What to work on =
Each entry must be restated exactly as it appears.

Given entries =
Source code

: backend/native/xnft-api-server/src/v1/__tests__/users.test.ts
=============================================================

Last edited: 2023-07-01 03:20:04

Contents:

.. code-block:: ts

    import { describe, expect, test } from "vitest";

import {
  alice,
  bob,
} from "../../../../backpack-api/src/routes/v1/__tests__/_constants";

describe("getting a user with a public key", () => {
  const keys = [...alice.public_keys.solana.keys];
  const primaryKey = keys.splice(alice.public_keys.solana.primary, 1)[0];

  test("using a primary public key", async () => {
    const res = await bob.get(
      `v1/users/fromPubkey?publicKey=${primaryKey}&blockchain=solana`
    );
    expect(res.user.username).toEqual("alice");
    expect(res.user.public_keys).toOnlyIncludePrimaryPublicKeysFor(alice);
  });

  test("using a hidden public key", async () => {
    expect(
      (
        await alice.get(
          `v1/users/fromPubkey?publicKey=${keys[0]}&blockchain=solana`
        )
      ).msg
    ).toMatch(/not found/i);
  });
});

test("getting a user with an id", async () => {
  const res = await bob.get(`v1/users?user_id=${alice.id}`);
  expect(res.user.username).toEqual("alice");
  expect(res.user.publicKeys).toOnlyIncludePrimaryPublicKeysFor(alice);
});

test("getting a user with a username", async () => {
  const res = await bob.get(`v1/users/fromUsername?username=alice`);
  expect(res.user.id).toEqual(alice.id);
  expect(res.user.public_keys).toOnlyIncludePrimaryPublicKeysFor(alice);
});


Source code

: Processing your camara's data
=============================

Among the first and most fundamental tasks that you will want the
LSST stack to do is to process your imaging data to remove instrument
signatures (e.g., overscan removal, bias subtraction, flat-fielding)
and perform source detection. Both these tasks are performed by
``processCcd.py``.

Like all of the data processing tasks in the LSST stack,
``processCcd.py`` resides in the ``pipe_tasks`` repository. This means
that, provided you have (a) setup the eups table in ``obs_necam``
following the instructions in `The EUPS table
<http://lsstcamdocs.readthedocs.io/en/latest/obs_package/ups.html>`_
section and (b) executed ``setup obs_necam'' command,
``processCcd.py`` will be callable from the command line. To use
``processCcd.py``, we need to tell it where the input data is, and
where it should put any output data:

Written solution =
Source code

: backend/native/xnft-api-server/src/v1/__tests__/users.test.ts
=============================================================

Last edited: 2023-07-01 03:20:04

Contents:

.. code-block:: ts

    import { describe, expect, test } from "vitest";

import {
  alice,
  bob,
} from "../../../../backpack-api/src/routes/v1/__tests__/_constants";

describe("getting a user with a public key", () => {
  const keys = [...alice.public_keys.solana.keys];
  const primaryKey = keys.splice(alice.public_keys.solana.primary, 1)[0];

  test("using a primary public key", async () => {
    const res = await bob.get(
      `v1/users/fromPubkey?publicKey=${primaryKey}&blockchain=solana`
    );
    expect(res.user.username).toEqual("alice");
    expect(res.user.public_keys).toOnlyIncludePrimaryPublicKeysFor(alice);
  });

  test("using a hidden public key", async () => {
    expect(
      (
        await alice.get(
          `v1/users/fromPubkey?publicKey=${keys[0]}&blockchain=solana`
        )
      ).msg
    ).toMatch(/not found/i);
  });
});

test("getting a user with an id", async () => {
  const res = await bob.get(`v1/users?user_id=${alice.id}`);
  expect(res.user.username).toEqual("alice");
  expect(res.user.publicKeys).toOnlyIncludePrimaryPublicKeysFor(alice);
});

test("getting a user with a username", async () => {
  const res = await bob.get(`v1/users/fromUsername?username=alice`);
  expect(res.user.id).toEqual(alice.id);
  expect(res.user.public_keys).toOnlyIncludePrimaryPublicKeysFor(alice);
});


Source code

: Processing your camara's data
=============================

Among the first and most fundamental tasks that you will want the
LSST stack to do is to process your imaging data to remove instrument
signatures (e.g., overscan removal, bias subtraction, flat-fielding)
and perform source detection. Both these tasks are performed by
``processCcd.py``.

Like all of the data processing tasks in the LSST stack,
``processCcd.py`` resides in the ``pipe_tasks`` repository. This means
that, provided you have (a) setup the eups table in ``obs_necam``
following the instructions in `The EUPS table
<http://lsstcamdocs.readthedocs.io/en/latest/obs_package/ups.html>`_
section and (b) executed ``setup obs_necam'' command,
``processCcd.py`` will be callable from the command line. To use
``processCcd.py``, we need to tell it where the input data is, and
where it should put any output data:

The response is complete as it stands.